Text provided.
::::

If you are a grown up, however, drowning in financial obligations and debts who needed a job yesterday, (and had one yesterday), these are not viable solutions. The profession is unstable and unpredictable, a point Mr. I'm Proof seems to agree with. You are wasting a lot of space arguing with a point I never made.

My other point, about modern technology liberating the animator from dependence on the largess of large studios to create, is being ignored.

Anonymous said...

"My other point, about modern technology liberating the animator from dependence on the largess of large studios to create, is being ignored."

Okay, how about some examples of animators that are making a living from this TODAY (not tomorrow) and not by supplementing their income by teaching (like Plympton) or soemthing. The only examples I've heard about is some starving artist putting together a project and then getting hired by one of the big studios (that you rail against) and finally earning an income.
The tools might be available to make something if you have the time and can live in your parents basement, but after you're done making it, then what? Post it on youtube or try to get people to pay for it on a website and hope Arlo doesn't pirate it?

Miss. i'm proof. said...

to Mr. Anon Sunday, January 31, 2010 12:48:00 AM... you can call me.
Miss. I'm Proof , thank you very much.

Your assumptions make you look like a bigger jack ass. Not everyone attending these programs are children. A huge percentage of the people attending are in their 30's and 40's! You see, we responsible grown ups made a decision to find a way to make it work... though I don't recall anybody starving, or living with their parents.. rather they found some roommates to share the burden, shared meals together, worked for scholarships, work study, loans.. and freelance.

With regards to "modern technology liberating the animator from dependence on the ... large studios..." is a very naive statement. if you think that modern technology is going to allow an animator to work from home like the Mass Animation model, think again. Feature films demand complex story lines, nuanced character development and the ability to work and re-work scenes dozens of times over with the directors. Human interaction is the most important aspect of animating!

Anonymous said...

Miss Proof,

Thank you for the compliment. "Bigger jack ass" than whom, by the way? Very classy.

"Roommates?" "shared meals?" "scholarships?" "work study?" It doesn't exactly describe the kind of people who have to worry about mortgage payments, children's student loans or retirement funds. Some people don't have roommates, they have families and debts. They need access to work,too. Even more so.When was the last time you had to use revolving credit at a grocery store to feed a family? 30' and 40's? Golly gosh, THAT old? How could you possibly know the demographics of students in an on-line school, anyway?

Cite as many exceptions as you like, but yours is the group the business is rolling out the red carpet for. "Possible?" Is that a joke? Low hanging fruit is more like it. As far as I'm concerned, all of this solemn insightful "advice" for Alishea is just a big "duh." They're dusting off her seat as we speak.

i'm proof that it's possible! said...

::::

Extracted data.

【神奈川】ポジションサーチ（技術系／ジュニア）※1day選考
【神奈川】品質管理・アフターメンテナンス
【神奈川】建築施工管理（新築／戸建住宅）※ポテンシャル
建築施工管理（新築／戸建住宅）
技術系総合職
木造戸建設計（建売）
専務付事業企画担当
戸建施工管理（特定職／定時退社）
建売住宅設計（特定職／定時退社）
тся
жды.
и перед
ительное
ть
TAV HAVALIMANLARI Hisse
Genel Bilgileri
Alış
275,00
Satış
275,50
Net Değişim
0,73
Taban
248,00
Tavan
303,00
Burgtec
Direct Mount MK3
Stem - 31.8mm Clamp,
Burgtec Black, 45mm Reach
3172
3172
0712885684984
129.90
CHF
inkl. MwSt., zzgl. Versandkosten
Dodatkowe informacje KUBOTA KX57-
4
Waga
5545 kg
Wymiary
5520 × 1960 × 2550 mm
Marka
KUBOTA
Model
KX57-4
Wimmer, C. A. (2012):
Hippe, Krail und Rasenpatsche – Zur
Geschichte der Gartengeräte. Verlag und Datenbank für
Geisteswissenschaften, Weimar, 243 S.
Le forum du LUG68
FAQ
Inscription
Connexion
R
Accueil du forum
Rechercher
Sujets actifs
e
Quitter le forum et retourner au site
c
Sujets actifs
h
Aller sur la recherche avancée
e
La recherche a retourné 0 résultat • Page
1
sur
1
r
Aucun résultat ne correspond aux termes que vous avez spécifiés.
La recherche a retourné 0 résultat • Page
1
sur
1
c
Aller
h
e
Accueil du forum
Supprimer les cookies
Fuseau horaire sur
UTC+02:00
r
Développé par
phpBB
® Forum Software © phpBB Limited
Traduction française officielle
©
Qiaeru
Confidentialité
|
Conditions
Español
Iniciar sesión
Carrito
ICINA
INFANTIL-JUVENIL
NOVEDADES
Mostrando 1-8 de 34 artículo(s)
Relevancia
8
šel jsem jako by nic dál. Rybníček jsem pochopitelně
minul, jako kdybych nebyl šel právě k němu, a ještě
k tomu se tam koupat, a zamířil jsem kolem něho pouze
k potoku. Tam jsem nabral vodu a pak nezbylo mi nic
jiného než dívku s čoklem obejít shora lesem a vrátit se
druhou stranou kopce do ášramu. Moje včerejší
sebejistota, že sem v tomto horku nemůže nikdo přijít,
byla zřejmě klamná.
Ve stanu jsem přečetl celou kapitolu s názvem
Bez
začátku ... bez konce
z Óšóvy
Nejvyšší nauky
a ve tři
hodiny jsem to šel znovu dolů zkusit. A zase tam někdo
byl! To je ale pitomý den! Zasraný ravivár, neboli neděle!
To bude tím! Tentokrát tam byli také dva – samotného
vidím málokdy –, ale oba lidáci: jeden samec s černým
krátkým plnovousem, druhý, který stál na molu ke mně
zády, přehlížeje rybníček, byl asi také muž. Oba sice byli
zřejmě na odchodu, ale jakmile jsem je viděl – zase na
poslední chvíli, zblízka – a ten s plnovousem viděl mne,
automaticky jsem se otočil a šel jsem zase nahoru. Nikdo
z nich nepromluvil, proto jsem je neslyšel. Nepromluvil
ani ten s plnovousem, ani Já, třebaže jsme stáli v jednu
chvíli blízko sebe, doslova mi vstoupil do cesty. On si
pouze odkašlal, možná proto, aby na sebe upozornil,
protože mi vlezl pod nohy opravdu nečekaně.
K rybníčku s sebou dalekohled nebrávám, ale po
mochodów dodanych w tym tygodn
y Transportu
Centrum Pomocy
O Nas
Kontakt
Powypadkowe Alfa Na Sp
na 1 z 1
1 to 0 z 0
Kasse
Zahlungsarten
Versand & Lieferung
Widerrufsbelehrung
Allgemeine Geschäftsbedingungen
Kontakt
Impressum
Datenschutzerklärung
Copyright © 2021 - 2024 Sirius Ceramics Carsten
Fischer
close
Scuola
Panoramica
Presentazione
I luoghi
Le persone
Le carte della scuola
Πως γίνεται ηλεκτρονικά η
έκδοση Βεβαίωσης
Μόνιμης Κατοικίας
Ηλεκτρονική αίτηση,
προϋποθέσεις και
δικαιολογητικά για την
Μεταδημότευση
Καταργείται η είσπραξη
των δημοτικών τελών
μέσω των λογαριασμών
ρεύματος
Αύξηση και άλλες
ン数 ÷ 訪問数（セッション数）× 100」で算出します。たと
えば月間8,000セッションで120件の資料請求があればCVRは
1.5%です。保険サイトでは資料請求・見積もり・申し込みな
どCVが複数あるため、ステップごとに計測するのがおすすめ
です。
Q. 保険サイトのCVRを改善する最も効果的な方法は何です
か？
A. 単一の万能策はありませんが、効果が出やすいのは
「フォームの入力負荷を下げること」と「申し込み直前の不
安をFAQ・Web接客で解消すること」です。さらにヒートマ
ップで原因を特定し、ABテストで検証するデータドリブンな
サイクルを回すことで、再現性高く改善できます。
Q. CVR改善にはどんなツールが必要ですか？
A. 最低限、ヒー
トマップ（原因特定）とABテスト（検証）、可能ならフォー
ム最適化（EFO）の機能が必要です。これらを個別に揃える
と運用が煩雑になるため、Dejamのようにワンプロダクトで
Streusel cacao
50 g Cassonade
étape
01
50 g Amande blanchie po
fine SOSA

::::

To do. Condense the paragraph of the animation career comment thread that begins "With regards to" into a short bulleted list that keeps its main points. Nothing in the records is needed here.

Solution to this task.
- The claim that modern technology frees animators from depending on large studios is called naive.
- Technology will not let an animator work from home the way the Mass Animation model suggests.
- Feature films need complex story lines and nuanced character development.
- Scenes must be worked and reworked dozens of times with the directors.
- Human interaction is described as the most important part of animating.